Materials provided:
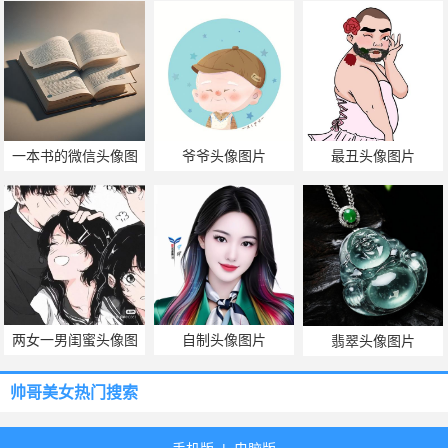
一本书的微信头像图
爷爷头像图片
最丑头像图片
片
两女一男闺蜜头像图
自制头像图片
翡翠头像图片
片
帅哥美女热门搜索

Problem to solve: Rewrite the text read from the items, replacing every "头像图片" with "头像照片" and keeping everything else the same. Don't include the pictures.

Exercise response:
一本书的微信头像图
爷爷头像照片
最丑头像照片
片
两女一男闺蜜头像图
自制头像照片
翡翠头像照片
片
帅哥美女热门搜索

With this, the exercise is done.